Tim-1^QGQ is impaired in co-stimulation of inducible transcription and cytokine production

Next, we examined the effects of altering Tim-1 localization on TCR-induced transcription and cytokine production. As we demonstrated previously, ectopic expression of WT Tim-1 leads to increased TCR-induced activation of an NFAT/AP-1 transcriptional reporter^18,34. However, Tim-1^QGQ was not able to enhance NFAT/AP-1 activation (Figure 6A).
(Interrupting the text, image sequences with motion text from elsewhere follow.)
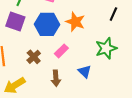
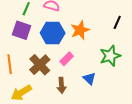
orange star: (75, 22) -> (80, 30), turned 30
brown cross: (34, 57) -> (40, 65), size x1.5

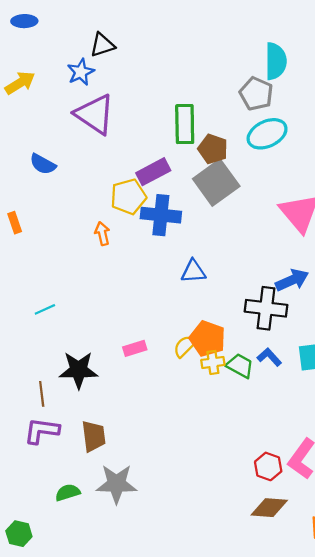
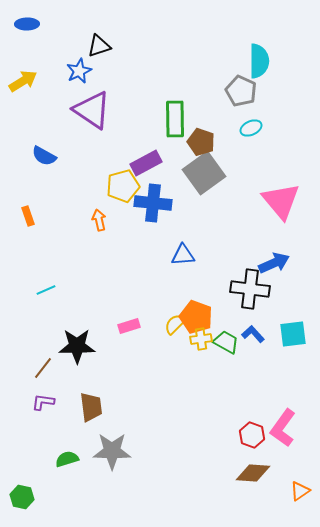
cyan ellipse: (267, 134) -> (251, 128), size x0.6
orange rectangle: (15, 223) -> (28, 216), moved
brown line: (42, 394) -> (43, 368), turned 45
purple L-shape: (42, 431) -> (43, 402), size x0.7

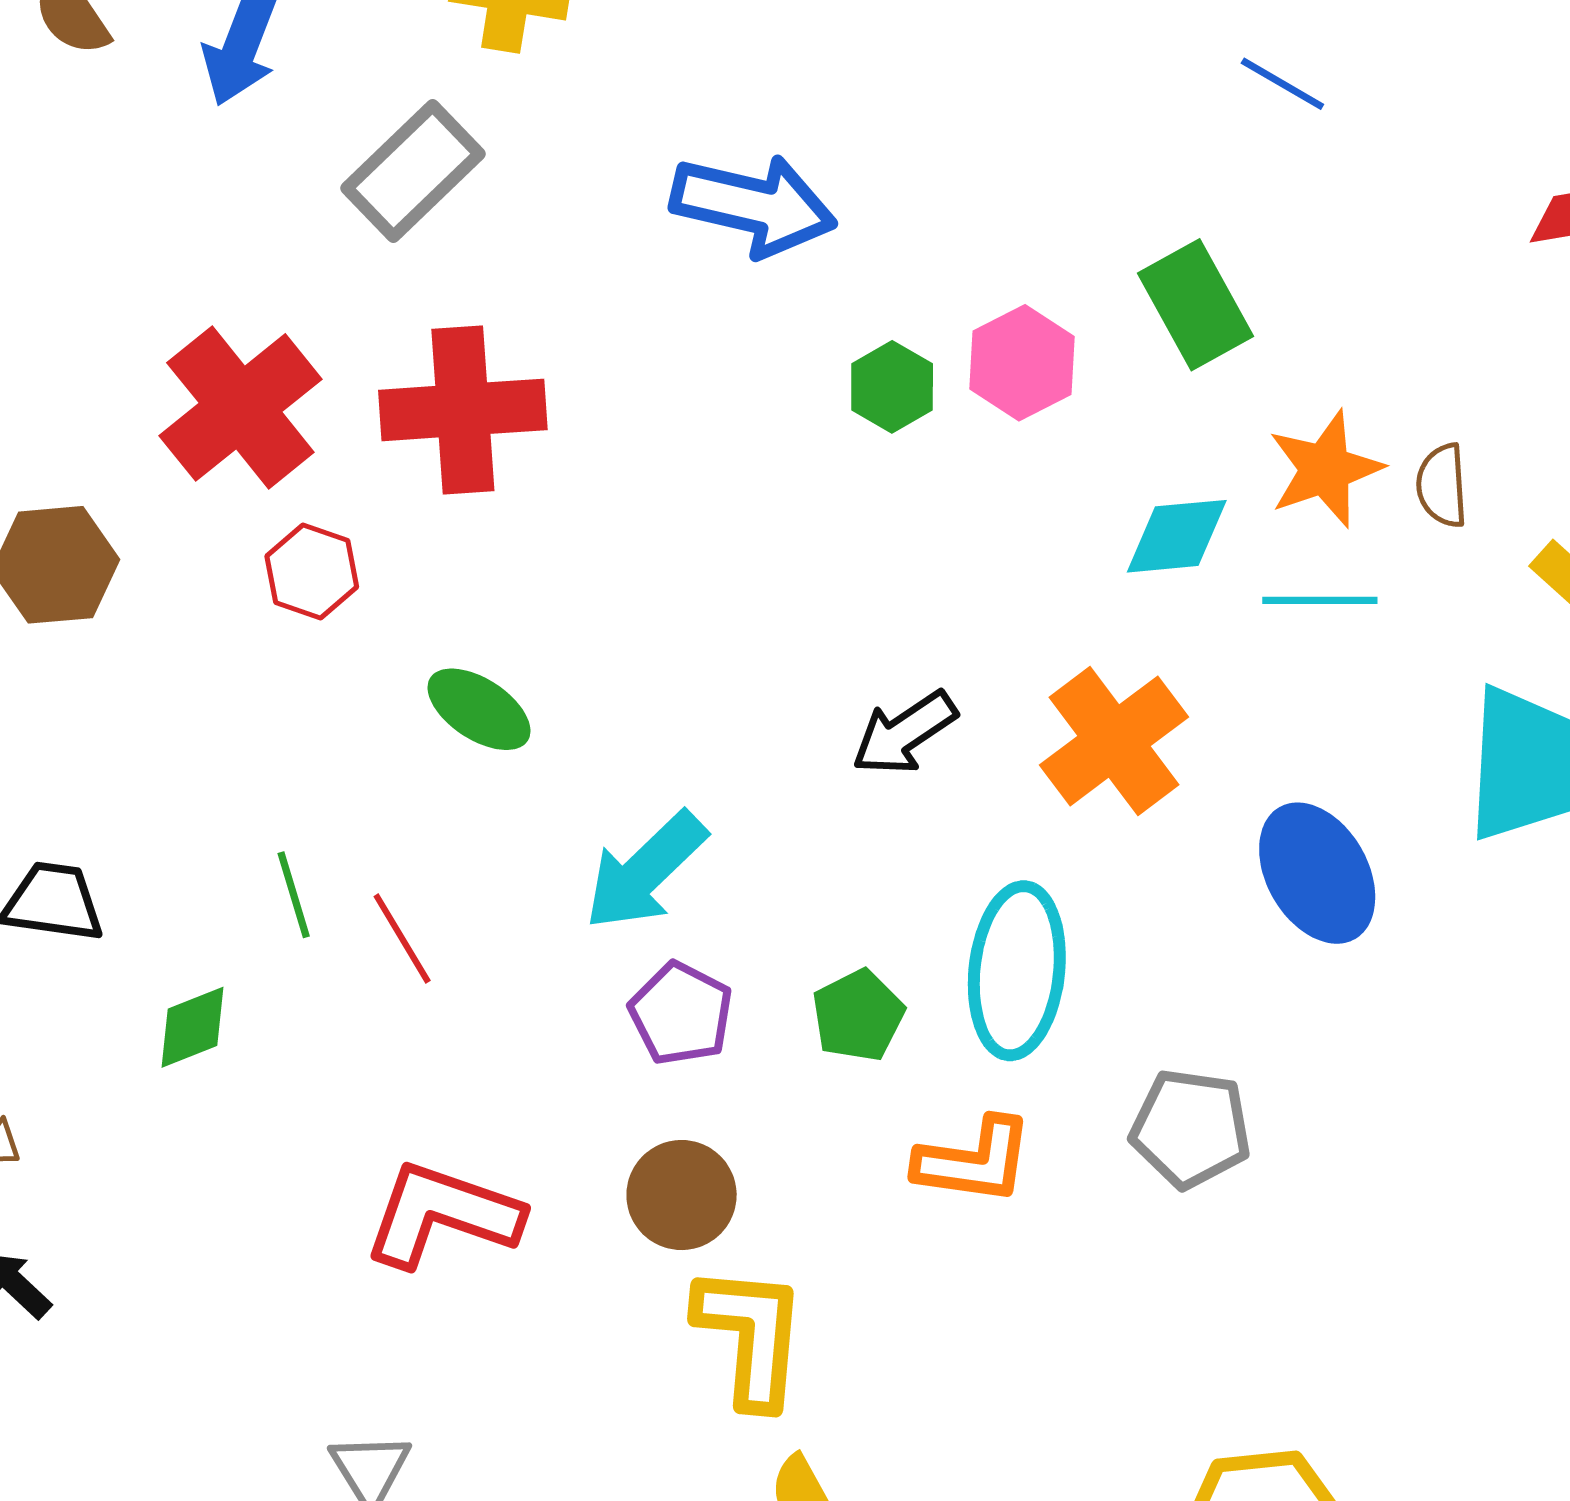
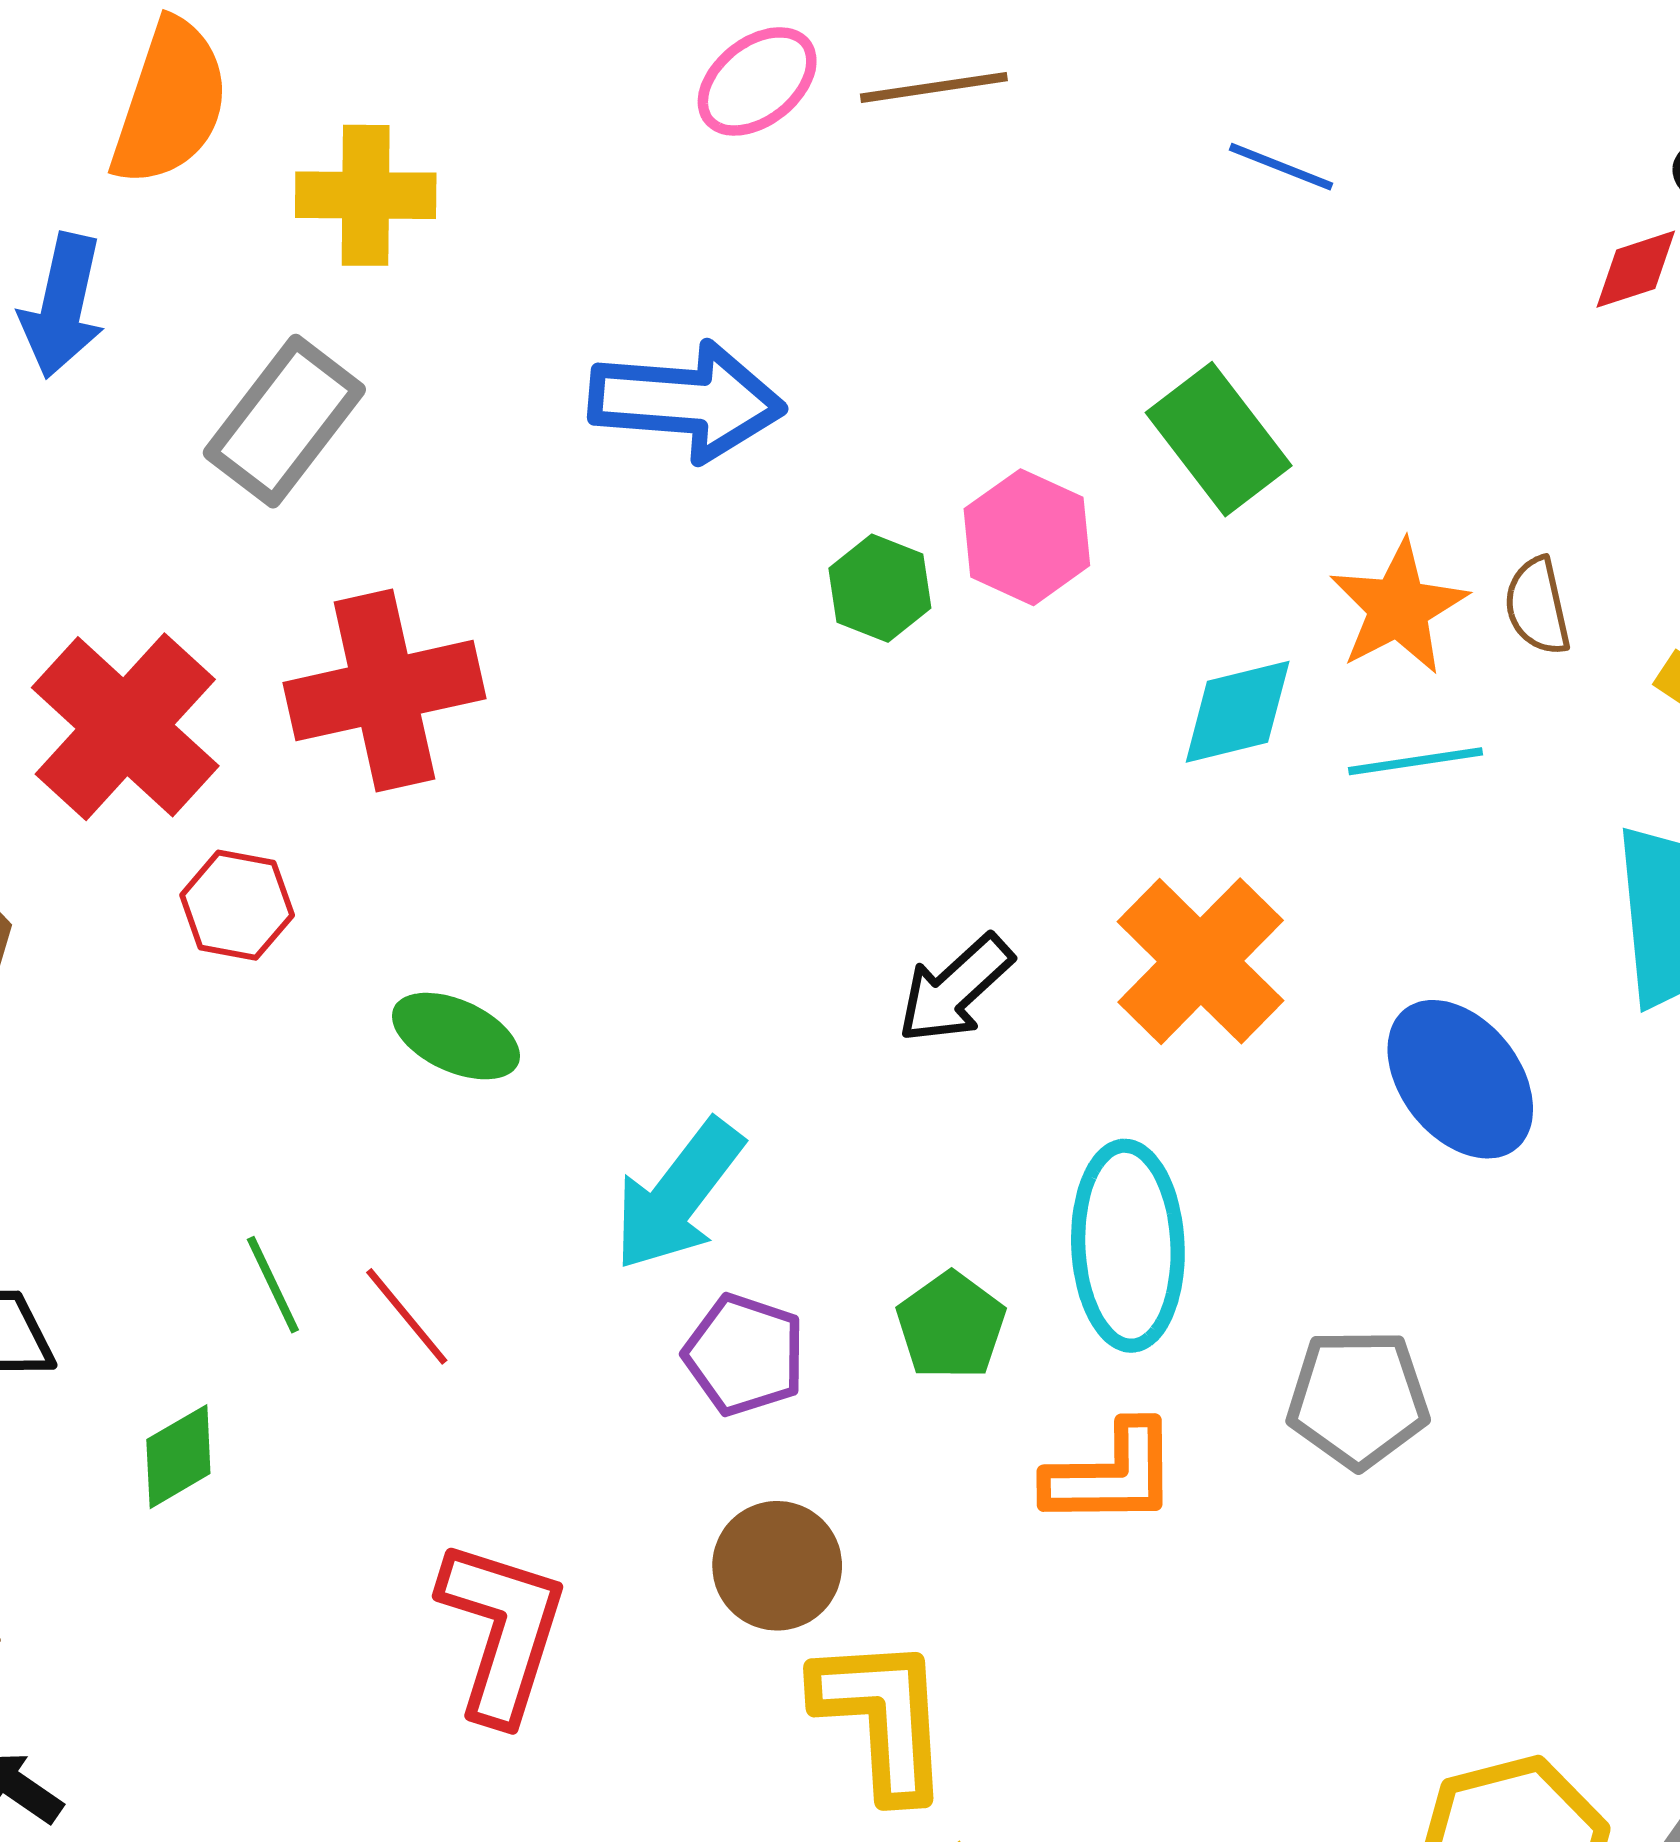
red L-shape: (442, 1215) -> (502, 1631), turned 97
Furthermore, while expression of WT Tim-1 is associated with enhanced cytokine production, expression of Tim-1^QGQ is not (Figure 6B–D). Consistent with a role for ERM protein binding to the KRK motif in Tim-1, a dominant negative ERM construct also suppresses the ability of WT Tim-1 expression to enhance transcription or cytokine production (Figure 6). These findings suggest that Tim-1 interaction with ERM proteins, with proper subsequent localization of Tim-1, plays a role in Tim1-mediated transcriptional activity and cytokine production.

Figure 6. Altered Tim-1 localization impacts inducible transcription and cytokine production.

(A) D10 cells were transfected with an NFAT/AP-1 reporter, along with empty vector, WT or mutant Flag-Tim-1 in the presence or absence of ERM-DN. The next day, cells were cultured for six hours in the presence or absence of CD3/CD4/CD28 stimulation before assaying for luciferase activity. (B) D10 T cells were transfected with empty vector, WT Tim-1, ERM-DN, or Tim-1^QGQ. Cells were stimulated with anti-CD3 or anti-CD3/CD28 antibodies for 24 hours. Cell-free supernatants were collected and assayed for TNF-α production by ELISA. (C) D10 T cells were transfected with empty vector, Tim-1, ERMDN, or Tim-1^QGQ. Cells were stimulated with anti-CD3 or anti-CD3/CD28 antibodies for 24 hours and IL-4 production was determined by ELISA. (D) Jurkat T cells were transfected with empty vector, Tim-1, ERMDN, or Tim-1^QGQ. Cells were stimulated with α-TCR or α-TCR/CD28 for 24 hours before IL-2 production was determined by ELISA. Data are presented as average values, +/- standard deviation, of duplicate samples from an individual experiment.